--- Extracted data ---
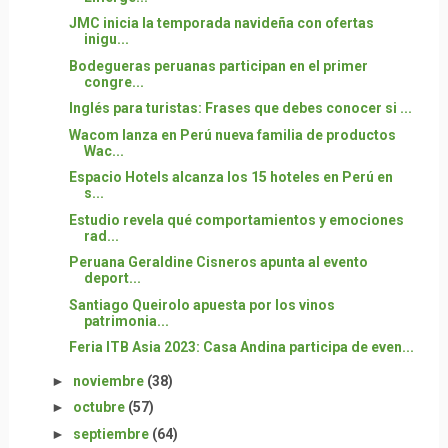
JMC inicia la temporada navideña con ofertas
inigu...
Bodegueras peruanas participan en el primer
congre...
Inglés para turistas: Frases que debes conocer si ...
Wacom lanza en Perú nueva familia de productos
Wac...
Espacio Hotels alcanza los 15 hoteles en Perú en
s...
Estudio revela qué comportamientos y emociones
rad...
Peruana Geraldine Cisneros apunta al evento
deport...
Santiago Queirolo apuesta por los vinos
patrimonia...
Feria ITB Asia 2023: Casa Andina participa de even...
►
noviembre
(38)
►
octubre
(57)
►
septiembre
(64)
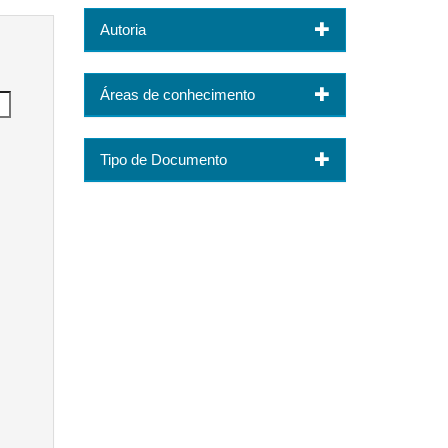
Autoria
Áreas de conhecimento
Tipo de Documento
---
--- Extracted data ---
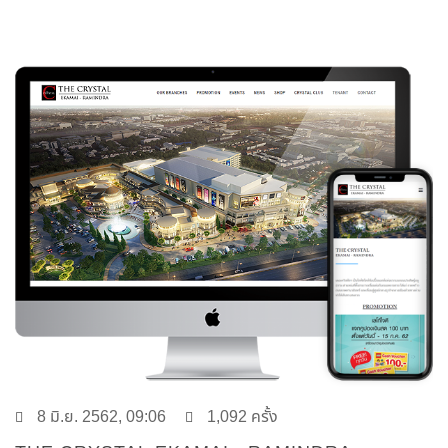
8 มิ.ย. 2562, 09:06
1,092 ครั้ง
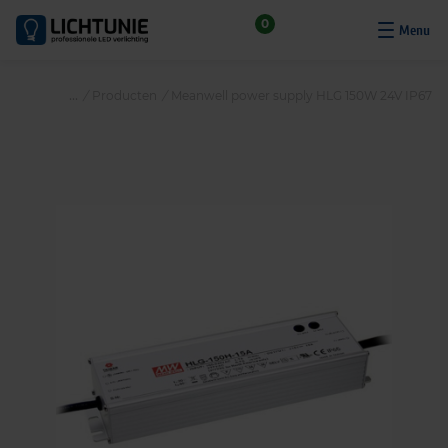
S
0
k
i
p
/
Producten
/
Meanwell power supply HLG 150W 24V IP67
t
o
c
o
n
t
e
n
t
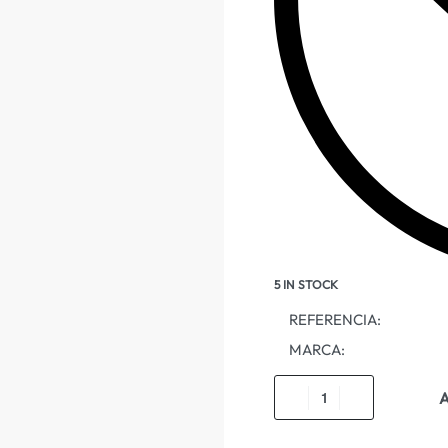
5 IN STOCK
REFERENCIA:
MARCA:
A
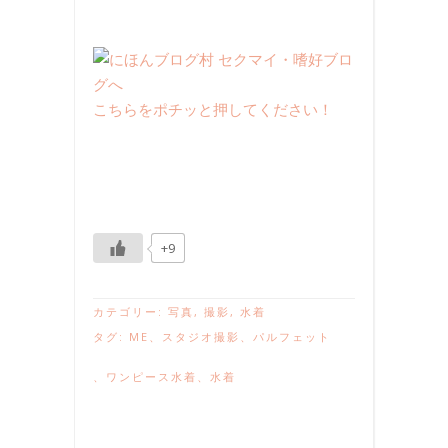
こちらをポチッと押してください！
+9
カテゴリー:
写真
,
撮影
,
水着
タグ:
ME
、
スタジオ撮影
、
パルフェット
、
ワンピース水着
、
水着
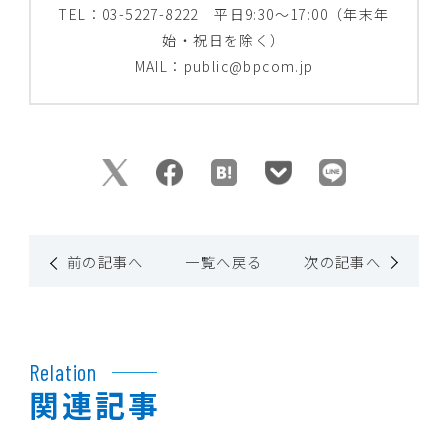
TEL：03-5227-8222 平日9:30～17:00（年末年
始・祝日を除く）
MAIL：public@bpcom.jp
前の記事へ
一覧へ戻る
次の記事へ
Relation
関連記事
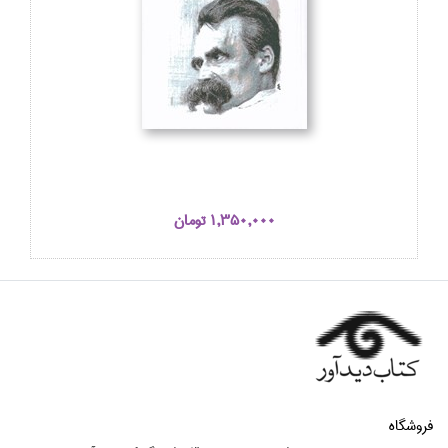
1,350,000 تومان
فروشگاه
---
--- Extracted data ---
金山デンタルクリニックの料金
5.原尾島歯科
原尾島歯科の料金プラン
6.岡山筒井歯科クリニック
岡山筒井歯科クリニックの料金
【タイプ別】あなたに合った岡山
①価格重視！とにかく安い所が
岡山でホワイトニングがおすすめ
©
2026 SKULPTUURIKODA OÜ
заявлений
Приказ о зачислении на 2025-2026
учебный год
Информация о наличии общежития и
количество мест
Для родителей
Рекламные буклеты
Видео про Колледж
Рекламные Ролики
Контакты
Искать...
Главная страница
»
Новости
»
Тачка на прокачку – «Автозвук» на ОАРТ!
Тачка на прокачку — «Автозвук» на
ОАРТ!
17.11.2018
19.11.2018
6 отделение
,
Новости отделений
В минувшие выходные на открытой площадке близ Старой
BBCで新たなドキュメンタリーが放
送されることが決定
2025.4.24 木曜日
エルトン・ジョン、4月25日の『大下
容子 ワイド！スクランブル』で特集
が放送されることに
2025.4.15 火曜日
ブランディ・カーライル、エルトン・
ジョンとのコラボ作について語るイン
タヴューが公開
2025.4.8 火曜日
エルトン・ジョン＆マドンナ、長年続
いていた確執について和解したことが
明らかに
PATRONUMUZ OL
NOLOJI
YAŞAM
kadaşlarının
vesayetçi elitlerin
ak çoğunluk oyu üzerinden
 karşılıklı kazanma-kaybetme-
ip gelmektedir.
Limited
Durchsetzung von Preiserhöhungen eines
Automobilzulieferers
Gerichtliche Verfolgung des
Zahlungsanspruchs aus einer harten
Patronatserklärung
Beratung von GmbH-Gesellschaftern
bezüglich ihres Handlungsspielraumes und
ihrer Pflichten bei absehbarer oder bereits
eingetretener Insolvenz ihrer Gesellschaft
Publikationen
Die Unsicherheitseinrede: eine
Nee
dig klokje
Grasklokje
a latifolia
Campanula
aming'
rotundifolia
---
What the exercise asks - Select every line in the records above that contains the word "ihrer", and copy each of those lines.

The completed task -
ihrer Pflichten bei absehbarer oder bereits
eingetretener Insolvenz ihrer Gesellschaft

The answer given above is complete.